● **DATA SECTION**
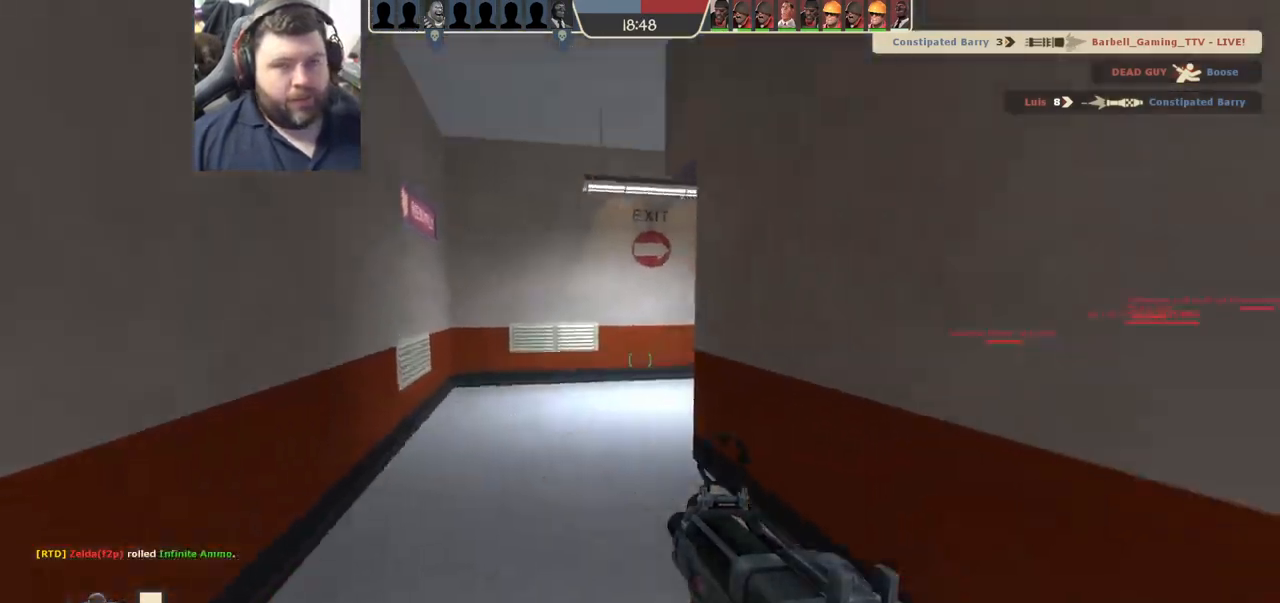
{"dt_ms": 500, "buttons": [], "left_stick": "up", "right_stick": "center", "events": [[50, "right_stick", "center"]]}
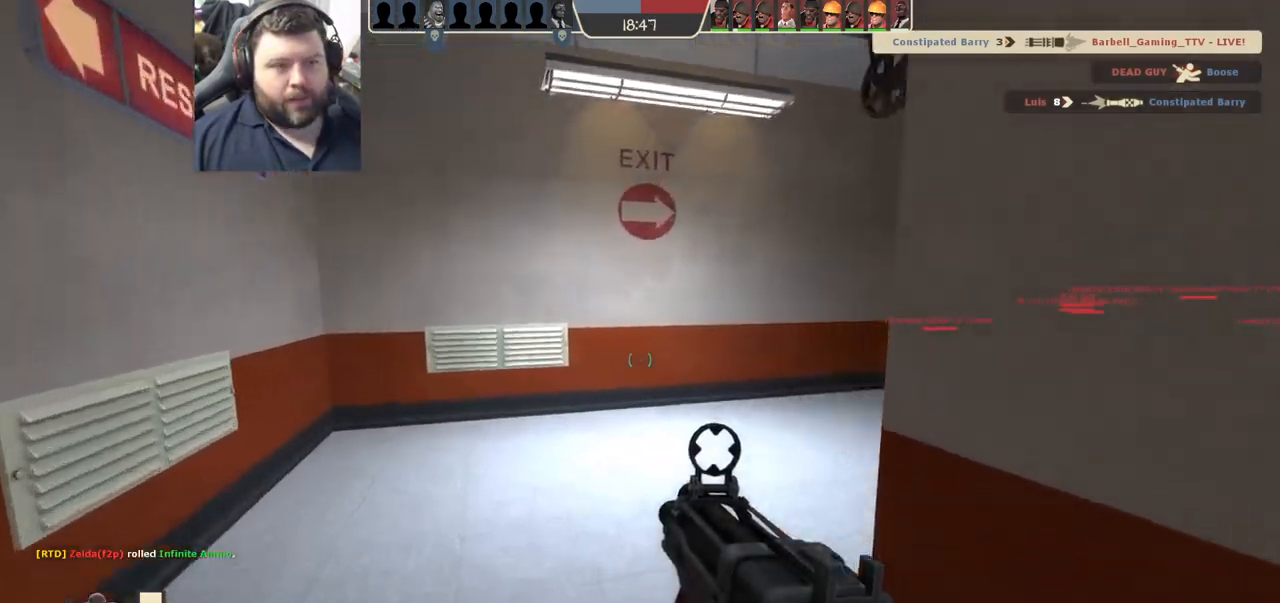
{"dt_ms": 500, "buttons": ["SQUARE"], "left_stick": "up", "right_stick": "center", "events": [[217, "right_stick", "right"], [383, "right_stick", "center"], [500, "SQUARE", "down"]]}
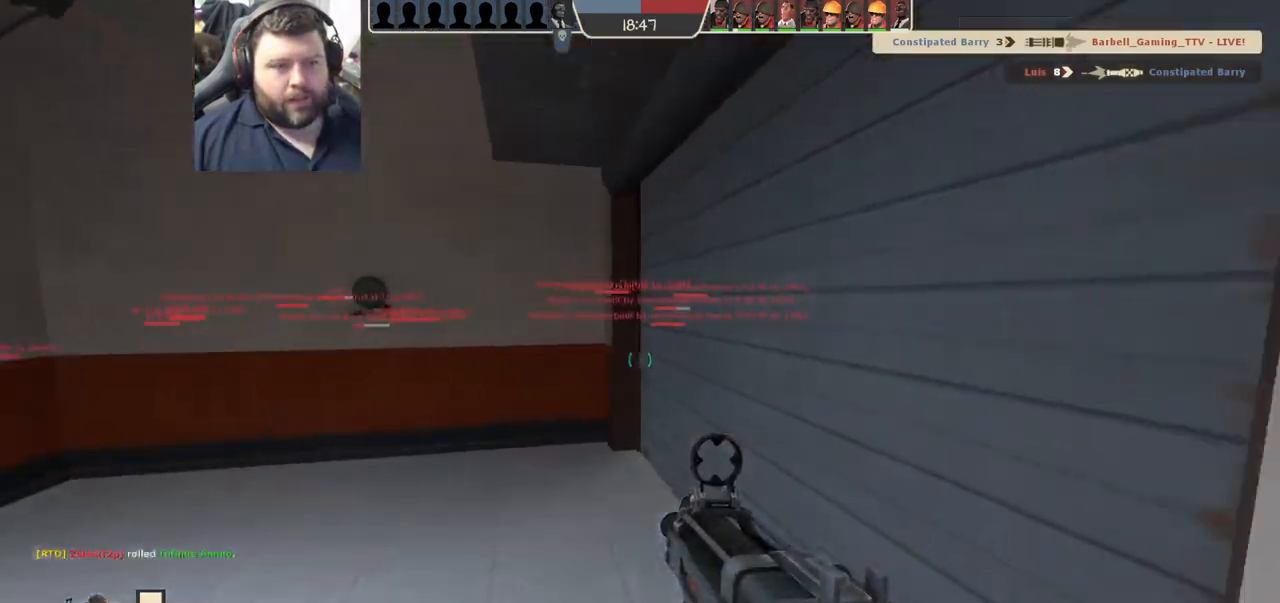
{"dt_ms": 500, "buttons": [], "left_stick": "up", "right_stick": "center", "events": [[100, "SQUARE", "up"], [167, "SQUARE", "down"], [267, "SQUARE", "up"], [333, "SQUARE", "down"], [417, "SQUARE", "up"]]}
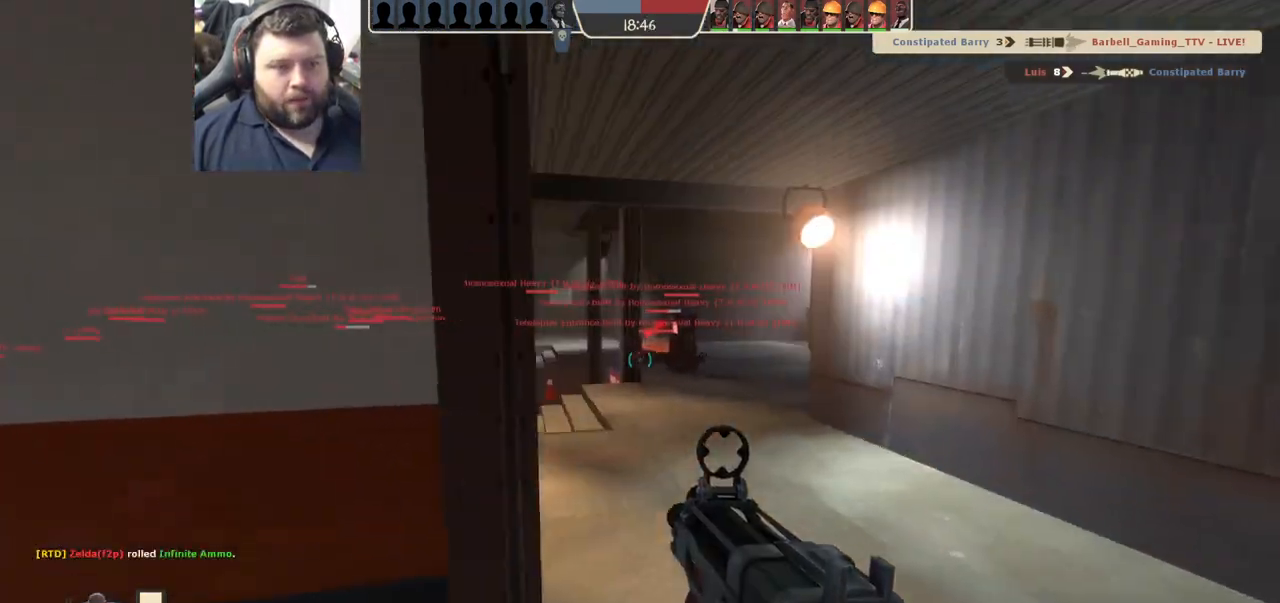
{"dt_ms": 500, "buttons": [], "left_stick": "up", "right_stick": "left", "events": [[433, "right_stick", "left"]]}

● **EXERCISE PROMPT**
Each line above that contains the word "SQUARE" should be copied.

● **ANSWER TO THE EXERCISE**
{"dt_ms": 500, "buttons": ["SQUARE"], "left_stick": "up", "right_stick": "center", "events": [[217, "right_stick", "right"], [383, "right_stick", "center"], [500, "SQUARE", "down"]]}
{"dt_ms": 500, "buttons": [], "left_stick": "up", "right_stick": "center", "events": [[100, "SQUARE", "up"], [167, "SQUARE", "down"], [267, "SQUARE", "up"], [333, "SQUARE", "down"], [417, "SQUARE", "up"]]}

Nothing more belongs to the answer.